Life
9 Ways Adoption Changes Your Marriage
I never contemplated how adoption would affect my marriage before my partner and I adopted our daughter. We decided to move back from Ireland to the United States in order to adopt, and that big move consumed our thoughts. It was only a few months after adopting our daughter that my husband and I started to see the things that adoption will do to your marriage, and while they were difficult things to acknowledge, they were also pretty great things, too.
Adoption is in no way easy. Even the adoption of our daughter, who arrived only five weeks after we moved into our apartment in the United States, was rife with hard conversations and growing experiences that made our marriage stronger. They certainly weren't easy or fun conversations to have every single time we needed to have them, but one by one they pulled us closer together.
One of the most important things adoption helped my partner and I realize was that we needed to put our marriage first, even though we both wanted to spend every minute and all our energy on our daughter. We realized we would be able to bond with our daughter regardless, and whether we took an occasional date night here and there or not. In fact, we needed those date nights in order to have a strong marriage that would be able to support our daughter as best as possible.
Adoption isn't the easiest thing to go through in a marriage, but it certainly made my marriage stronger in the following ways:
It Forces You To Have Difficult Discussions About Parenting
Our adoption home study was such a learning experience for both of us.
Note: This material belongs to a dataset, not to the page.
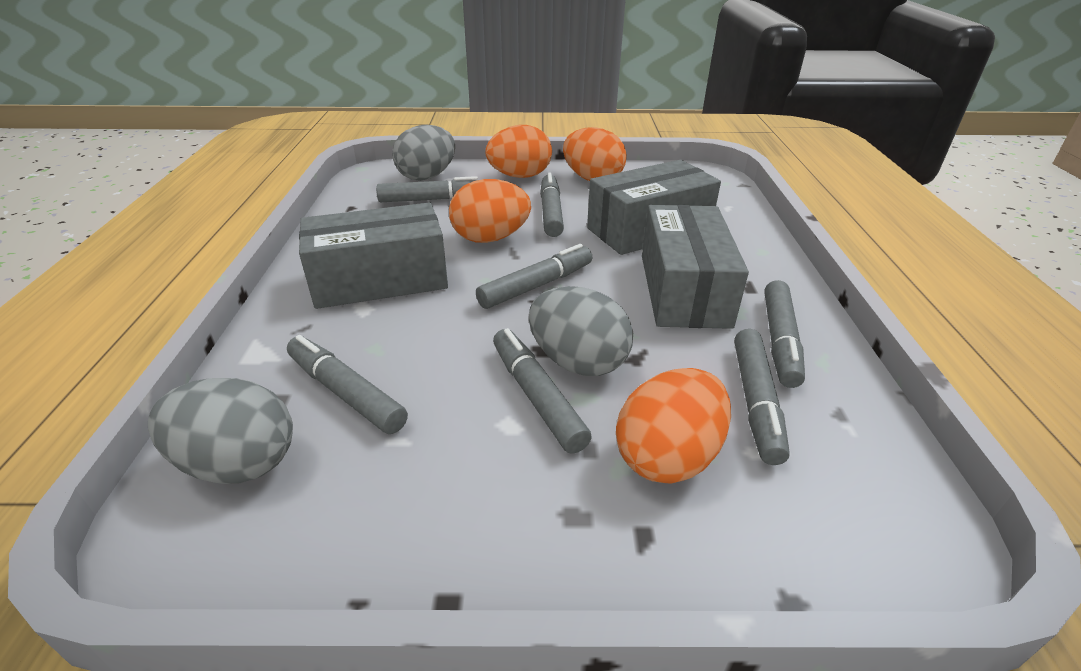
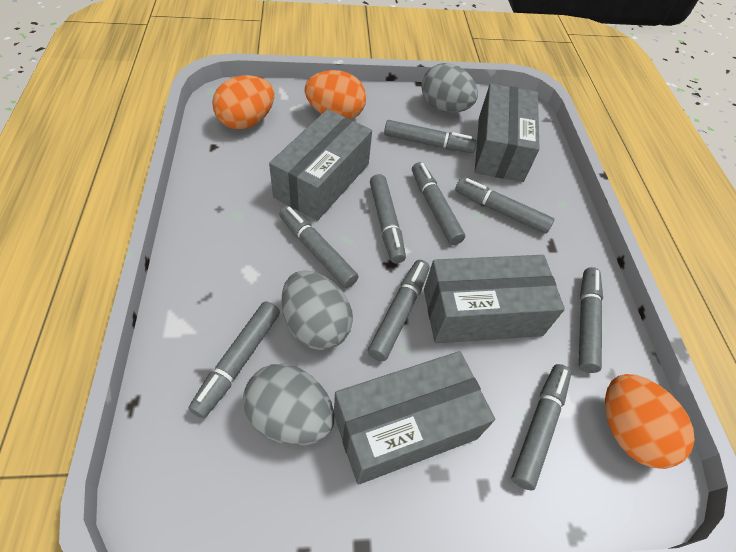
grey box: 3 -> 4
grey marker: 7 -> 9
orange egg: 4 -> 3

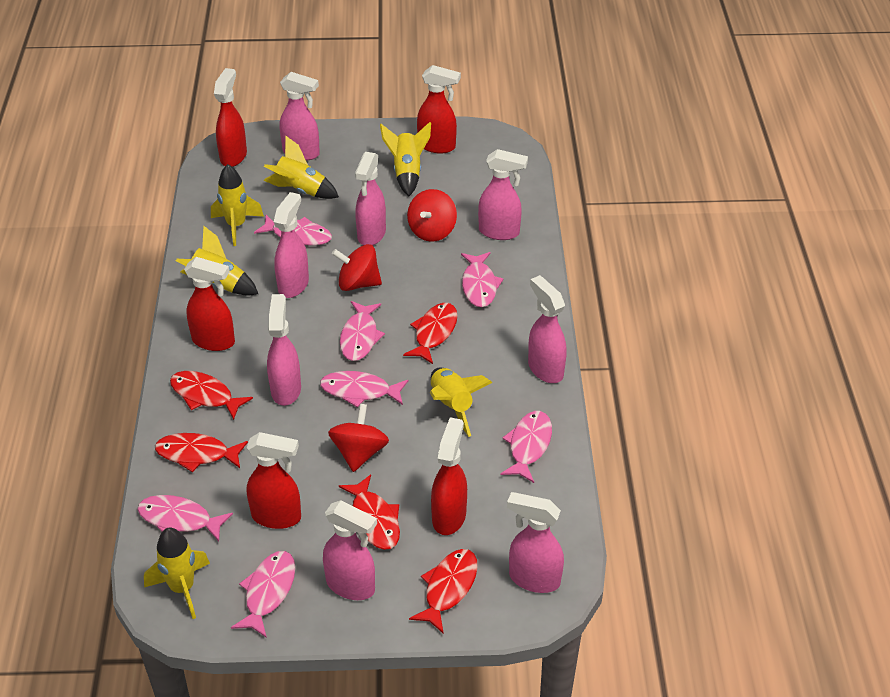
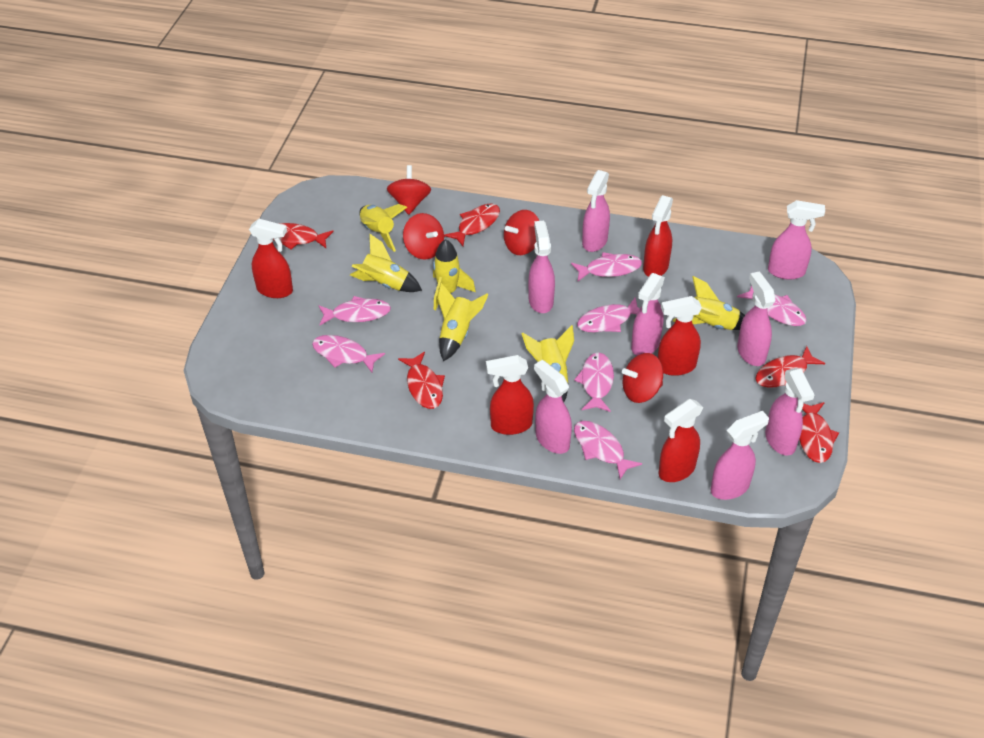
red spinning top: 3 -> 4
I had never even Googled "adoption home study questions," or anything remotely related, before our caseworker showed up. By the end of the several hour interview, my partner and I were emotionally spent. For the first time, we had to have real conversations about parenting, what kind of parents we wanted to be, and what type of discipline we would use with our future children. We were so consumed with just starting our family, that we didn't really discuss what we would do once our babies arrived.
It Teaches You About Your Partner's Upbringing
Our home study also revealed so much about each others' upbringing, because many of the questions dealt with relationships we had with our siblings and our parents when we were younger. I learned a lot about my husband's childhood, and there were things that were revealed in our home study that we spent time talking about (in depth) afterward and in order to really get on the same page.
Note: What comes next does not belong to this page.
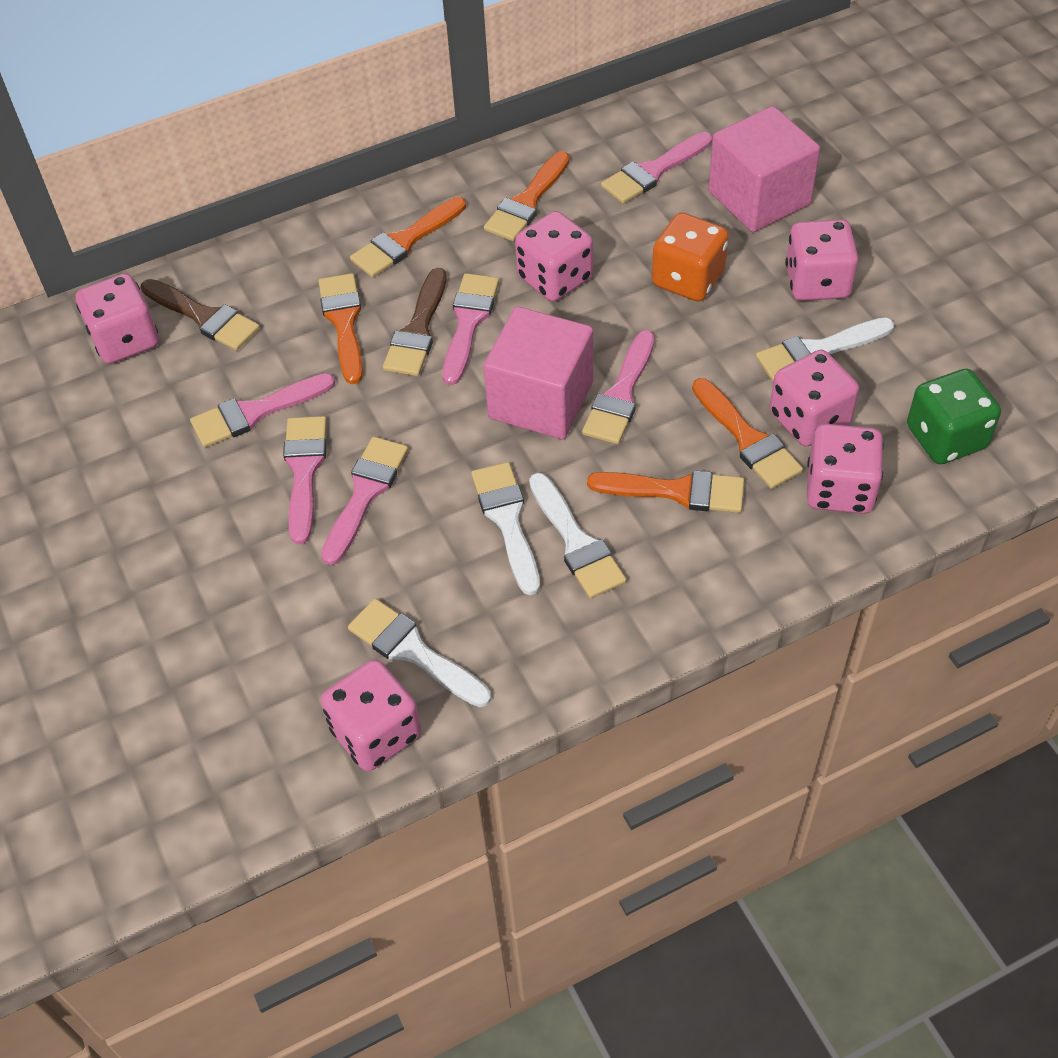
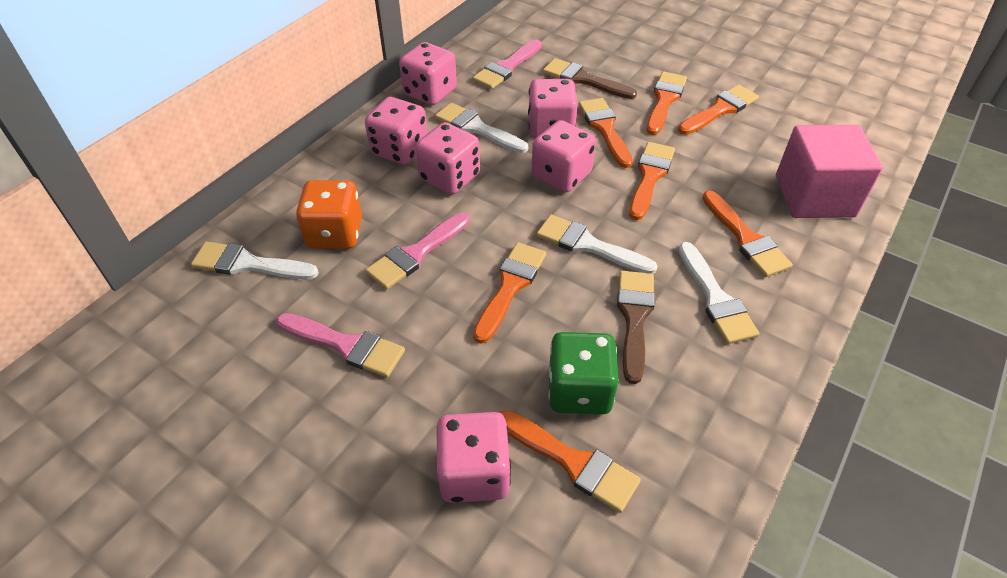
orange brush: 5 -> 7
pink brush: 6 -> 3
pink cube: 2 -> 1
It Brings Out Any Skeletons
If there's anything you don't know about your partner before you begin an adoption home study, the caseworker has a knack for getting it out into the open. Then you get to deal with any new revelations that might impact your marriage or your impending parenthood.
It Forces You To Face Financial Questions
Because adoption is so damn expensive, it certainly forces you to face up to any financial questions you might not have sorted between the two of you when you go through the adoption process. Financial priorities, at least for us, were made crystal clear when we began to realize what we needed to cut out in order to afford adopting our daughter.
However, even if you decide you can't afford traditional adoption, and decide you can't afford the $15-50k private adoption involves, you might decide that adoption from foster care (which comes at a relatively nominal expense) is something you can tackle together from a financial perspective.
It Helps You Deal With Disappointment Together
We had two failed infant adoptions last year as well as two failed foster-to-adopt situations. Thankfully, my husband and I were able to deal with all four of those together, by leaning into each other and supporting one another through those disappointments. In fact, we ended the year feeling like there were no "failures" in our year of disappointment, only situations that weren't meant for our family.
The adoption journey can involve disappointment, for sure, and how you deal with it together is important and marriage-building.
It Gives You A Shared Sense Of Accomplishment
Simply finishing the paperwork, completing our home study, and getting our license to adopt gave my partner and I such a huge feeling of accomplishment. I mean, adoption was a mammoth task we were tackling together. Except for planning our wedding, we hadn't undertaken anything bigger in our eight year marriage.
It Grows Your Collective Compassion
I think most couples live in their own bubbles, until infertility bursts that bubble. (Although it's worth mentioning that many people choose adoption for other reasons beside infertility.)
You think about how you're going to grow your family, then you hit a road block and adoption opens your eyes to a situation vastly different than your own. Most infant adoptions are a result of a crisis pregnancy, and crisis pregnancies usually happen to women who are in difficult situations. Adoption was the first time our hearts were truly broken for the situations that result in adoption, and that reality grew compassion in our hearts for one another, too.
It Pushes You To Choose Your Marriage
There are a lot of ways having a biological baby is similar to having an adopted baby (and much fewer ways having biological children is similar to adopting older children), but there are ways it's just different. When we adopted our daughter when she was 3 days old, it felt really important that we bond with her fully and intentionally. Of course, six months later when I hadn't left her side for more than 10 minutes, let alone a date with my husband, we were faced with the realization that we had to choose and protect our marriage first and foremost.